Двадцать второго июня 1941 года началось для нас светлым и радостным воскресеньем: мы вместе с другими семьями командиров Рабоче–Крестьянской Красной Армии отправились за город на большой спортивный праздник. Родители были активистами во всяких мероприятиях, постоянными участниками всех видов состязаний. И детская коляска им не была помехой, тем более, что и на меня уже можно было кратковременно оставлять сестричку. В красивой местности лесопарка начались старты мужчин, женщин. Но мы скоро заметили, что наши отцы собираются в кучки и что–то серьёзно обсуждают. Затем, они сели в автобус и поехали в город.
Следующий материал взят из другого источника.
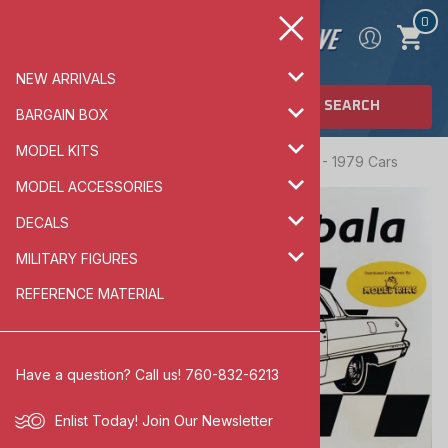
0
NEW ARRIVALS
SEARCH
BARGAIN BOX
MODEL KITS
Home
>
MODEL KITS
>
AUTOMOTIVE
>
1960 - 1979 Cars
MODEL ACCESSORIES
DECALS
MILITARY FIGURES
REFERENCE MATERIAL
Have a question? Call us! 760-832-6213
Enlist Today!
Join Our Newsletter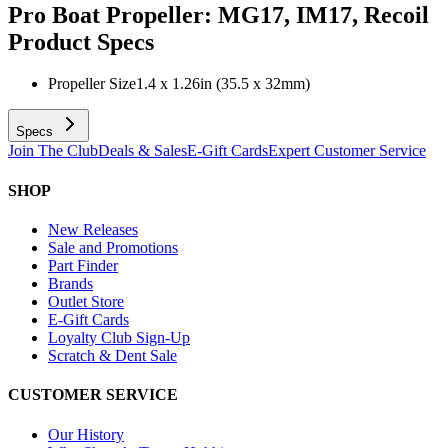
Pro Boat Propeller: MG17, IM17, Recoil
Product Specs
Propeller Size
1.4 x 1.26in (35.5 x 32mm)
Specs
Join The Club
Deals & Sales
E-Gift Cards
Expert Customer Service
SHOP
New Releases
Sale and Promotions
Part Finder
Brands
Outlet Store
E-Gift Cards
Loyalty Club Sign-Up
Scratch & Dent Sale
CUSTOMER SERVICE
Our History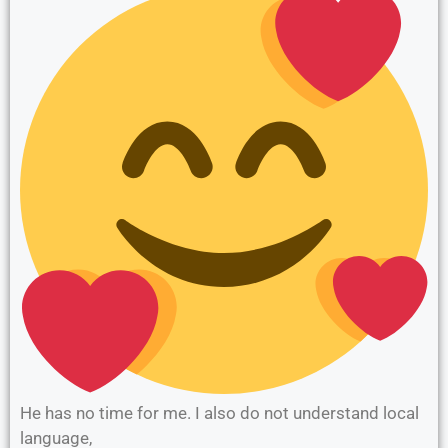
He has no time for me. I also do not understand local
language,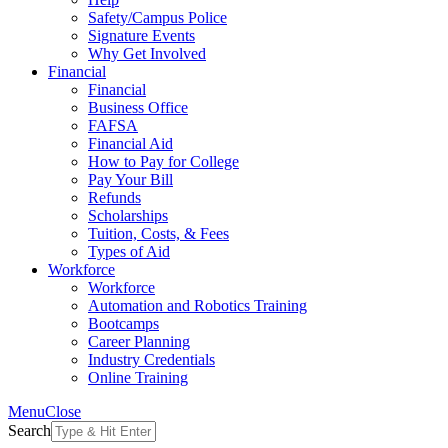
Safety/Campus Police
Signature Events
Why Get Involved
Financial
Financial
Business Office
FAFSA
Financial Aid
How to Pay for College
Pay Your Bill
Refunds
Scholarships
Tuition, Costs, & Fees
Types of Aid
Workforce
Workforce
Automation and Robotics Training
Bootcamps
Career Planning
Industry Credentials
Online Training
Menu
Close
Search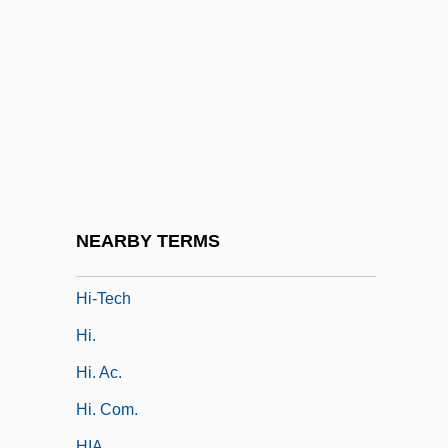
Hi-De-Ho
Hi-Fi
Hi-Hat
Hi-Jacked
Hi-Life
Hi-Res
Hi-Riders
NEARBY TERMS
Hi-Soy
Hi-Tech
Hi.
Hi. Ac.
Hi. Com.
HIA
Прошёл слух «На границе конфликт!». Через некоторое время и остальные участники спортивного праздника тоже поехали домой, где совсем громко вместо слуха о «пограничном конфликте» прозвучало жуткое слово «Война!»
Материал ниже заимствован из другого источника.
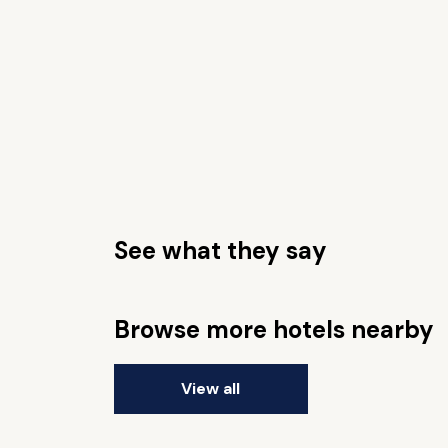
See what they say
Browse more hotels nearby
View all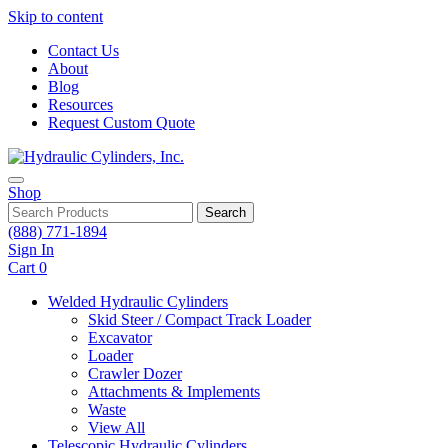
Skip to content
Contact Us
About
Blog
Resources
Request Custom Quote
Shop
Search
(888) 771-1894
Sign In
Cart
0
Welded Hydraulic Cylinders
Skid Steer / Compact Track Loader
Excavator
Loader
Crawler Dozer
Attachments & Implements
Waste
View All
Telescopic Hydraulic Cylinders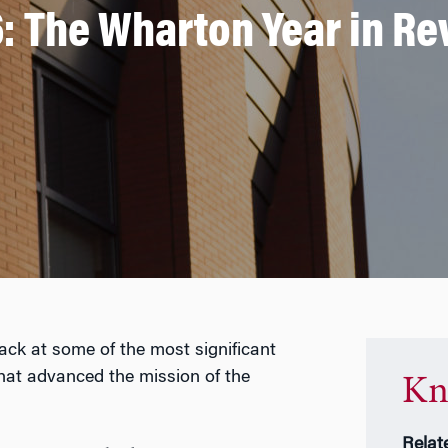
: The Wharton Year in R
back at some of the most significant
that advanced the mission of the
Kn
Relat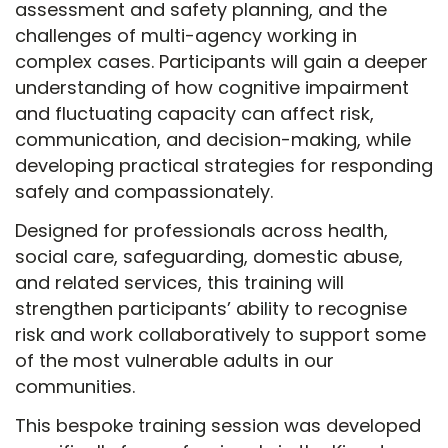
assessment and safety planning, and the
challenges of multi-agency working in
complex cases. Participants will gain a deeper
understanding of how cognitive impairment
and fluctuating capacity can affect risk,
communication, and decision-making, while
developing practical strategies for responding
safely and compassionately.
Designed for professionals across health,
social care, safeguarding, domestic abuse,
and related services, this training will
strengthen participants’ ability to recognise
risk and work collaboratively to support some
of the most vulnerable adults in our
communities.
This bespoke training session was developed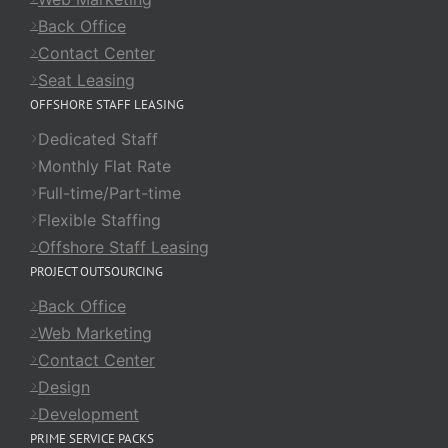
Back Office
Contact Center
Seat Leasing
OFFSHORE STAFF LEASING
Dedicated Staff
Monthly Flat Rate
Full-time/Part-time
Flexible Staffing
Offshore Staff Leasing
PROJECT OUTSOURCING
Back Office
Web Marketing
Contact Center
Design
Development
PRIME SERVICE PACKS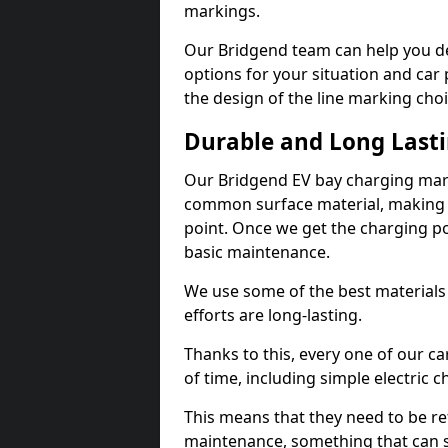
markings.
Our Bridgend team can help you de
options for your situation and car 
the design of the line marking cho
Durable and Long Last
Our Bridgend EV bay charging mark
common surface material, making t
point. Once we get the charging poin
basic maintenance.
We use some of the best materials
efforts are long-lasting.
Thanks to this, every one of our c
of time, including simple electric 
This means that they need to be re
maintenance, something that can 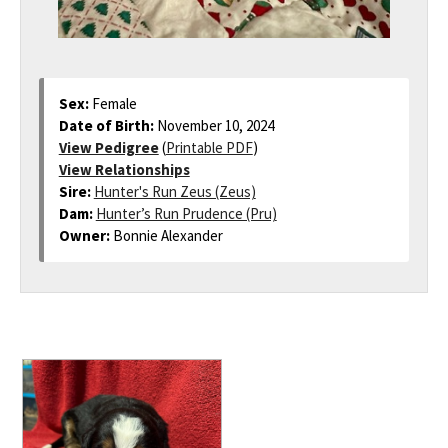
Sex:
Female
Date of Birth:
November 10, 2024
View Pedigree
(
Printable PDF
)
View Relationships
Sire:
Hunter's Run Zeus (Zeus)
Dam:
Hunter’s Run Prudence (Pru)
Owner:
Bonnie Alexander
Взрослые догадывались, что это известие сулит много неприятностей и огорчений, но никто не мог себе представить, насколько они заблуждались: это страшное слово несло с собой столько всеобщего горя, страданий, мучений и лишений, что даже человек с богатой фантазией не мог себе представить, какой кошмар ожидает каждого из многомиллионного советского народа. Даже, если б и мог, то не хватило бы фантазии вообразить весь ужас, нависший над нами. Война!
Жизнь кардинально изменилась. Слушателей академии перевели на ускоренный курс и в августе они экстерном закончили обучение и поехали защищать СССР. Проводили и мы отца до трамвайной остановки – на фронт.
В жилом городке между домами взрослые рыли траншеи для защиты людей при воздушном налёте. В укрытиях постоянно набиралась вода, и круглосуточные дежурные постоянно откачивали её ручными насосами. В этом участвовали и мы. Всему населению городка выдали противогазы, и мы были обязаны носить их с собой. Для мальчишек эти средства индивидуальной защиты были особой гордостью. Детвора одевала маски на лицо и в них ходила. Но перед хранением маски были посыпаны тальком, он попадал в глаза, отчего они становились красными и постоянно слезились и чесались. Но мы терпели – война. Чтобы стёкла окон при бомбёжке не рассыпались от взрывной волны, их крест накрест оклеили полосками бумаги. Специальный патруль по вечерам обходил наш район и следил за соблюдением правил светомаскировки. Все следили за сообщениями громкоговорителей и репродукторов и активно обсуждали огорчающие события с фронтов. Оружие (наши три малокалиберные винтовки) сдали на склад. Гордость семьи, новинку – радиоприёмник СВД–9 – тоже сдали на хранение. Оружие и радиоаппаратуру хранить в доме было запрещено.
Повезло мне увидеть, как наши зенитные орудия над окраиной города сбили фашистский самолёт. Однажды днём завыла сирена, застучал по репродуктору метроном («Воздушная тревога!»), стали слышны хлопки (выстрелы зенитных орудий). И мы увидели, что с запада на большой высоте (думаю, это был разведчик) появился самолёт. Вокруг него вспыхивали белые маленькие облачка – разрывы зенитных снарядов. Конечно, мы не кинулись в бомбогазоубежище, выстроенное перед самой войной под новым домом (корпусом №109 по проспекту Бенуа 1), а стали наблюдать за происходящим из вырытой во дворе щели. Наконец, один разрыв вспыхнул совсем близко к самолёту, который стал энергично снижаться и с хвостом дыма разворачиваться на обратный курс. Подбили! Мы с восторженными воплями наблюдали, как самолёт захватчика падал за город.
Фашисты стремительно продвигались вглубь территории СССР. Наконец, было сообщено: «Семьям командиров РККА приготовиться к эвакуации в тыл». «Возьмите с собой самое необходимое,– напутствовали организаторы эвакуации. – Конфликт может затянуться. Возьмите вещи месяца на три».